The selectmen of Weston in 1845 were Joseph Rowland, David Patchen, and Hanford Nichols. Mr. Nichols lived in the Lyons Plains area, Mr. Rowland lived near the center of town (he owned some of the land our schools now occupy) and Mr. Patchen was from the Newtown Turnpike/Godfrey Road area, so it would seem that diversified interests were represented.

The first town treasurer was William Noyes, the son of Reverend John Noyes, and the grandson of Reverend Samuel Sherwood. Perhaps they trusted him to balance the town budget since he and his forebears had lots of practice in making ends meet on a limited salary. William Noyes had earlier organized a local cottage industry in shirt-making. Mr. Noyes kept the books for this endeavor in pounds, shilling, and pence right up to mid-century, and it is possible he kept the town records in the same way.

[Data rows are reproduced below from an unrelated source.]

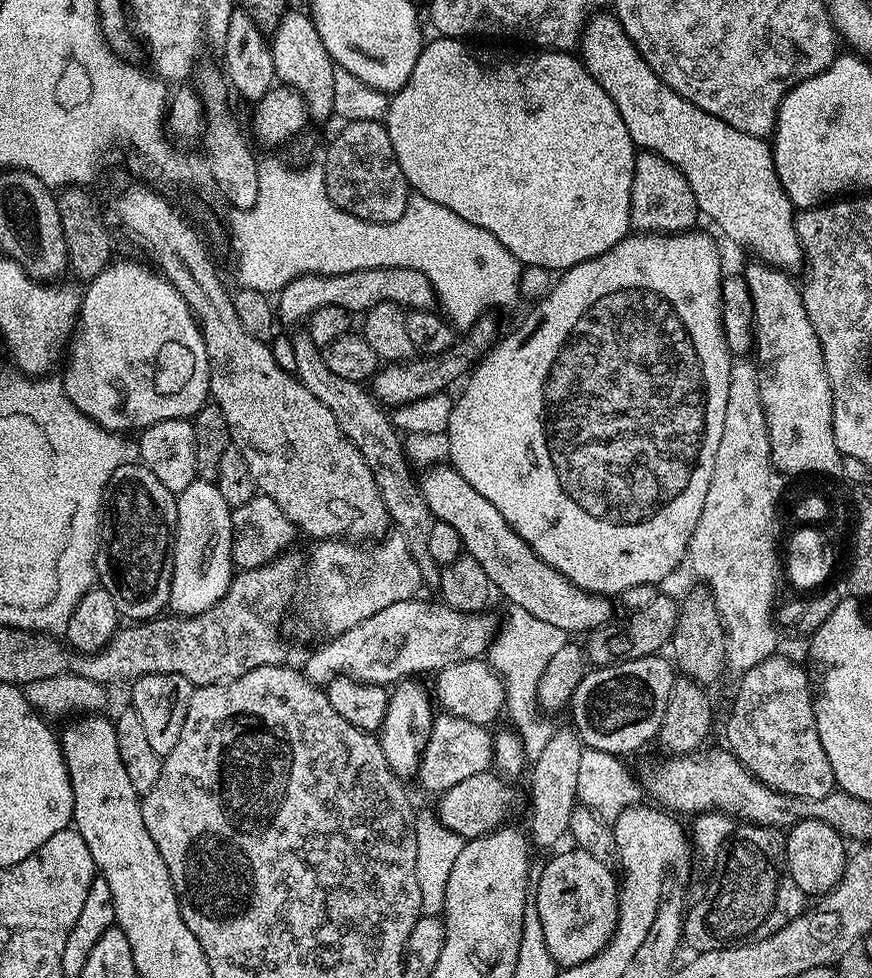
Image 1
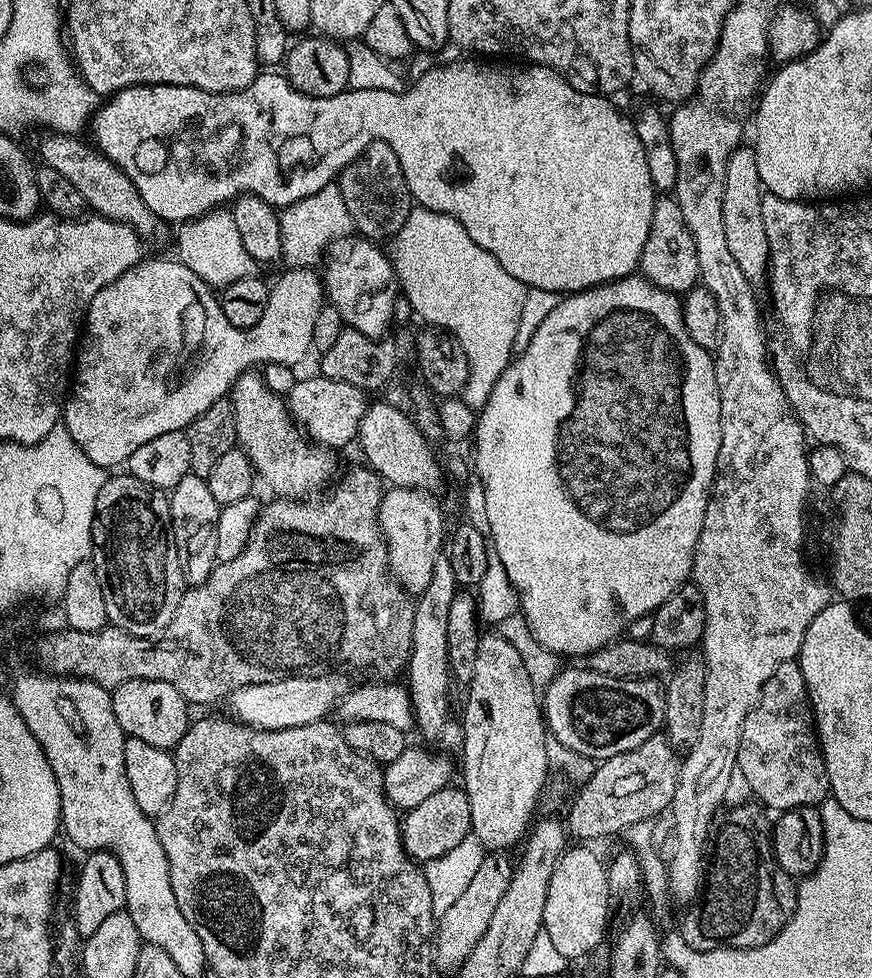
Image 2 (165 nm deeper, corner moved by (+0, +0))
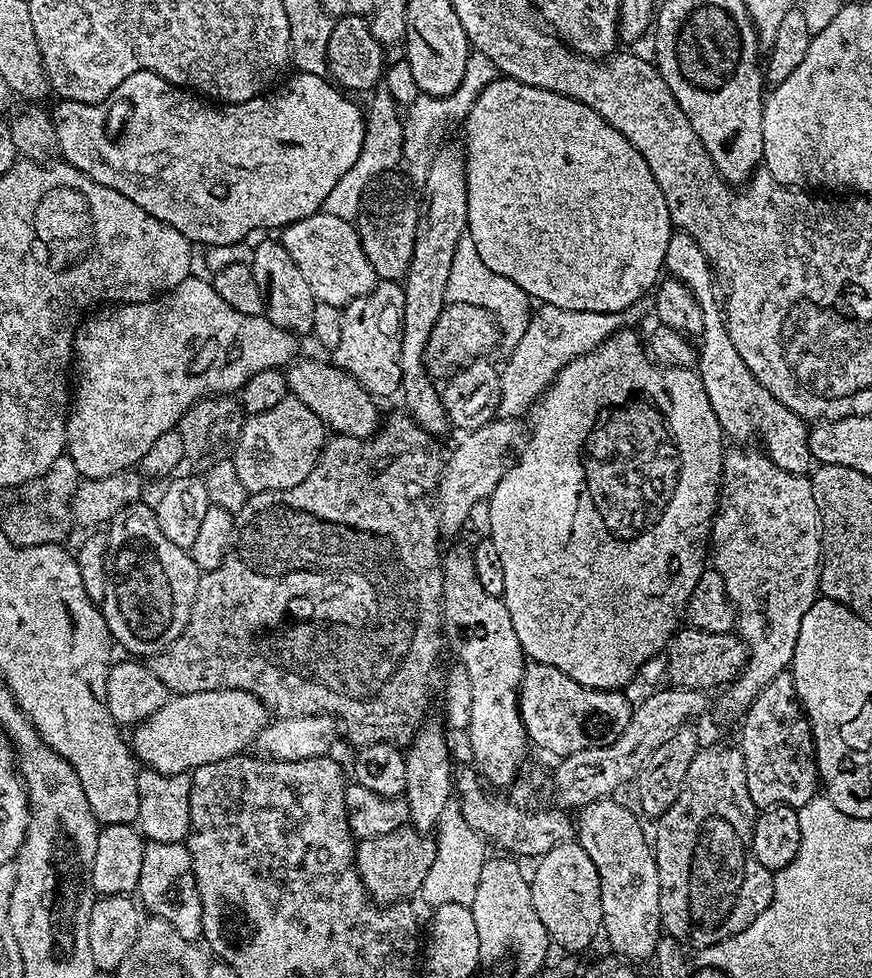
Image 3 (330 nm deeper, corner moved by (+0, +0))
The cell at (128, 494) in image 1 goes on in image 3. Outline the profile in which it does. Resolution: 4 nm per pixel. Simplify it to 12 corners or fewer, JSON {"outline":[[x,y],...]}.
{"outline":[[151,503],[106,525],[102,611],[144,652],[189,611],[202,573]]}

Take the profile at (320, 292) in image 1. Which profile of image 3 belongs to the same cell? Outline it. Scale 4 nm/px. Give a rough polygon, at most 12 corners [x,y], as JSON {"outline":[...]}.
{"outline":[[189,275],[72,341],[66,455],[135,469],[298,340]]}

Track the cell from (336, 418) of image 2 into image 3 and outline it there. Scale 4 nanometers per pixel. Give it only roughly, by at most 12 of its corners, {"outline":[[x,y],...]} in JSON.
{"outline":[[289,394],[245,419],[231,457],[251,494],[298,486],[326,425]]}

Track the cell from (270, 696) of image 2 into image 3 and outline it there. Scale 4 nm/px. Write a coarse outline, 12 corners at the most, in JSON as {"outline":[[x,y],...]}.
{"outline":[[253,692],[176,694],[131,729],[167,776],[241,755],[269,723]]}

The first town clerk was Matthew Buckley — the same man who started the Weston Boarding School (a.k.a. Jarvis Military Academy) at the corner of Route 53 and Norfield Road, that was later mismanaged by his son-in-law Andrew Jarvis. Andrew Jarvis was also a town clerk, but his reputation for honesty is in question. Matthew Buckley went on to become Weston’s representative in the state Legislature.